昨年の世界景気の動きを振り返ってみると、2008年秋のリーマンショックを契機に勃発した世界的な金融危機の影響で、戦後最悪の落ち込みを経験した後、G20各国が採用した異例の金融緩和、信用緩和、財政出動の効果によって、春先以降は緩慢ながらも回復基調を維持する形で現在に至っています。世の中が正常な状態に戻ろうとする際には、日本円は世界的には売られ易い通貨に分類されるのかもしれませんね。

問題のドル円相場については、2009年の年足の形をみると、「ローソク本体の厚みが殆どなくて、上ヒゲと下ヒゲだけが異様に伸びている」という、とても特徴的な姿をしています。テクニカルの入門書では、「相場の転換点」に表れる相といわれていますが、90年代前半の円高相場の最中の92年にも同じような相が表れているところなどをみると、必ずしも「相場の方向が変わる予兆」だとは言えそうにありません。個人的には「無茶苦茶暴れた割には方向感を作り切れずにいたエネルギーを溜めこみ、次にどちらかに動きたがっている」という相のように思います。よって、2010年のドル円相場は、陰線で終わるにしろ陽線で終わるにしろ、ローソク足本体の厚みは比較的しっかり作りそうな気がします。
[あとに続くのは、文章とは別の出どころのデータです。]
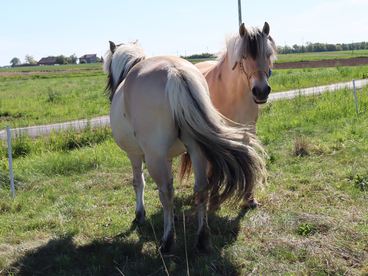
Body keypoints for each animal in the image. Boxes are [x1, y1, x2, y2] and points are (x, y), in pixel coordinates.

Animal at [102, 40, 266, 252]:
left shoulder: (134, 154)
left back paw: (167, 241)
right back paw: (202, 238)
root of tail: (174, 71)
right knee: (201, 188)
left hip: (155, 157)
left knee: (166, 193)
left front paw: (140, 215)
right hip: (197, 150)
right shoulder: (168, 157)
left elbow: (139, 183)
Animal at [181, 22, 276, 207]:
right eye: (243, 56)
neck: (232, 94)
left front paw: (250, 198)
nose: (261, 91)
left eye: (268, 54)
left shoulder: (248, 131)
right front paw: (214, 197)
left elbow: (248, 156)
その際、鍵を握るのは、日米の金融政策動向になりそうです。デフレを「許容しない」と明言した日銀の言葉を信じる限り、日本の早期利上げを期待するのは難しそうですので、やはり、最大のポイントは米国の金融政策動向になりそうです。非常に単純化してイメージすると、米国で早期利上げ期待の実現確率が高まる場合はドル高の流れで陽線引け、逆ならばドル安圧力再燃で陰線引けということになるのでしょうね。

「ドルの短期金利がほぼゼロで、しかもその長期化が見込まれる」という状態は、かつて誰も体験したことの無い世界でしたので、その異常な環境が変化して、「いよいよドルに金利がつき始める」という期待が膨らむ場合も、萎む場合も、相場に与える影響は大きいのではないでしょうか。今年は年初の滑り出しが93円台でしたので、米国景気回復、利上げ期待膨張、ドル高の場合は105円前後、米国景気息切れ、利上げ期待消滅、ドル安の場合は80円前後までの動きはあるのかもしれません。

いずれに向かうのかは、これからの米国経済動向次第ですが、取敢えず目先的には、今週末に発表予定の米12月雇用統計につながる一連の経済指標の内容が注目されるところです。